Hello,

I currently run a Zywall 100 and a Zyxel GS1920 manageable switch. I plan to replace the Zywall due to Qos problems + limited throughput and I am actually experimenting with a CRS125 cloud router I bought for home use. If the experiment is OK, I plan to deploy a Mikrotik RB3011UiAS-RM in place of the Zywall/CRS125.

I am having a hard time recreating the VLANs we are used to work with, and I start to ask myself : is even my VLAN strategy correct, and doable on a Mikrotik router ? As I am mostly self-taught regarding networks and I do have not much thehoric knowledge on the field (I'm basicaly programmer), I would appreciate your feedback.

So far here is what I had set on my former configuration :

On the GS1920 switch, I have 3 VLANS set on various ingress ports, each being on it own subnet :
VLAN1 for our team
VLAN2 for voip trafic
VLAN10 for guest vlan
Then they all go out from the switch to the router, through the same 802.1p tagged egress port. So I guess this port is what we'd call a wan trunk.

On the router, I have a different DHCP server set per VLAN.

My main trouble with this configuration is the QoS doesn't work at all. I have rules specified per VLAN interface and the neither the bandwidth shaper nor the priority setting have any effect on the poor quality of my Voip. I have also tried specifying the Qos filters per ip range rather than per VLAN interface, with the same result.

When I look at the VLAN tutorials for Mikrotik, I always see 1 VLAN per port. But many Mikrotik routers are also switches, so it could explain this port based VLAN scheme.
The thing is, I am starting to ask myself : "maybe my Qos filtering does not work because I should set 1 VLAN per port on the router, with 3 egress ports on the switch rather than using a WAN trunk.

So, since VLAN setup is a hard task (I have already had a hard time on the subject for 2 days, Mikrotik routers are a bit harsh to setup), could you experienced network administrators tell me how you would do it, so I can dig in the right direction ?

Another question : once I am done, is it likely I can simply backup the CRS125 configuration and boot the RB3011UiAS-RM with it ?

Thank you.

Alban

Trunking should work, but mikrotik switches are a pain to configure.
Which brings me to question 2: no, because the switches work differently from the routers, to be precise, switched ports work differently.

Another thing, are you sure about the way your qos doesn't work?

There are two ways to define VLAn's on a Mikrotik:

1. Simple, add VLAN to a port (multiple if you need a trunk). That way the VLAN will go through the processor chip (means slow(er) performance).
2. Define VLAN on the switch chip (that is very fast).

And yes, CRS (Cloud router SWITCH) behaves completely different than a "normal RB3011".

When I look at the VLAN tutorials for Mikrotik, I always see 1 VLAN per port. But many Mikrotik routers are also switches, so it could explain this port based VLAN scheme.
The thing is, I am starting to ask myself : "maybe my Qos filtering does not work because I should set 1 VLAN per port on the router, with 3 egress ports on the switch rather than using a WAN trunk.

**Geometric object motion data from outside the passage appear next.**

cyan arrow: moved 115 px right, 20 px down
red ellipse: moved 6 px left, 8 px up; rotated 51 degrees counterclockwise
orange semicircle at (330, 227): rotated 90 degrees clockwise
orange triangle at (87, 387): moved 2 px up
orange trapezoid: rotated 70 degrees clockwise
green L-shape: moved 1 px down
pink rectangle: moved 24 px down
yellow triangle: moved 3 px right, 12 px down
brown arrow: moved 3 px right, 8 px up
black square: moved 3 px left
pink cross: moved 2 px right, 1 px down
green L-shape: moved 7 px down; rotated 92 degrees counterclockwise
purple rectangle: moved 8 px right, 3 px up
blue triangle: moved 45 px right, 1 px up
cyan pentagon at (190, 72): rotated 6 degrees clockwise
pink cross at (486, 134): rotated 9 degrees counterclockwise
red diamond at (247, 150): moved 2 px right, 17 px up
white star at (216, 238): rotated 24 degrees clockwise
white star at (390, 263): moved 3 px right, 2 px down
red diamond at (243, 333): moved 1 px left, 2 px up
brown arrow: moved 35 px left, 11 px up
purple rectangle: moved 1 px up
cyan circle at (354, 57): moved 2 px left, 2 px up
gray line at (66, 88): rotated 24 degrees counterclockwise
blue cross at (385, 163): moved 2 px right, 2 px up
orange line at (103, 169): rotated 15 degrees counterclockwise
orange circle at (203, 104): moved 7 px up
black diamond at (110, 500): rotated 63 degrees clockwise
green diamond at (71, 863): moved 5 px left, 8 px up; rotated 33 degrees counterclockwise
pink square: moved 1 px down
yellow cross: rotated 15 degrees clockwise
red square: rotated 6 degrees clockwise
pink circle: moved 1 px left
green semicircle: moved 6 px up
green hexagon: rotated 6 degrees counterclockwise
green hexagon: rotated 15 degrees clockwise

So, since VLAN setup is a hard task (I have already had a hard time on the subject for 2 days, Mikrotik routers are a bit harsh to setup), could you experienced network administrators tell me how you would do it, so I can dig in the right direction ?

If your VLANs are working (passing traffic) you are doing this the right way. Your strategy is fine. You can have multiple VLANs per port. This does not interfere with ability to do QoS. You can do QoS with this setup.

Most likely you are just not doing QoS properly. Certain setting combinations usually do not work with QoS (ex. setting an interface as the 'target' for a simple queue generally doesn't work unless it's a PPPoE tunnel or something), and some features are bypassed if you are using fasttrack. You need to clarify your QoS configuration, are you using simple queues or queue trees (or both, for different things), are you using fasttrack, etc.